REQUEST ▸
Set out every line of the records below as a numbered list, skipping blank lines. Leave the pictures out.
☆ ☆ ☆ ☆ ☆ ☆ ☆
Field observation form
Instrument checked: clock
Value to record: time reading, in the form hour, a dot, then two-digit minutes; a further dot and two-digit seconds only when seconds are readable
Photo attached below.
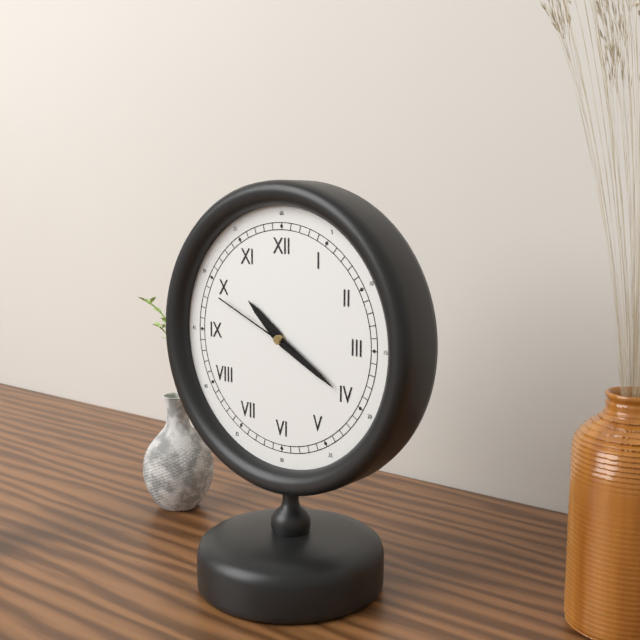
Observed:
☆ ☆ ☆ ☆ ☆ ☆ ☆
EXERCISE SOLUTION ▸
1. Field observation form
2. Instrument checked: clock
3. Value to record: time reading, in the form hour, a dot, then two-digit minutes; a further dot and two-digit seconds only when seconds are readable
4. Photo attached below.
5. Observed:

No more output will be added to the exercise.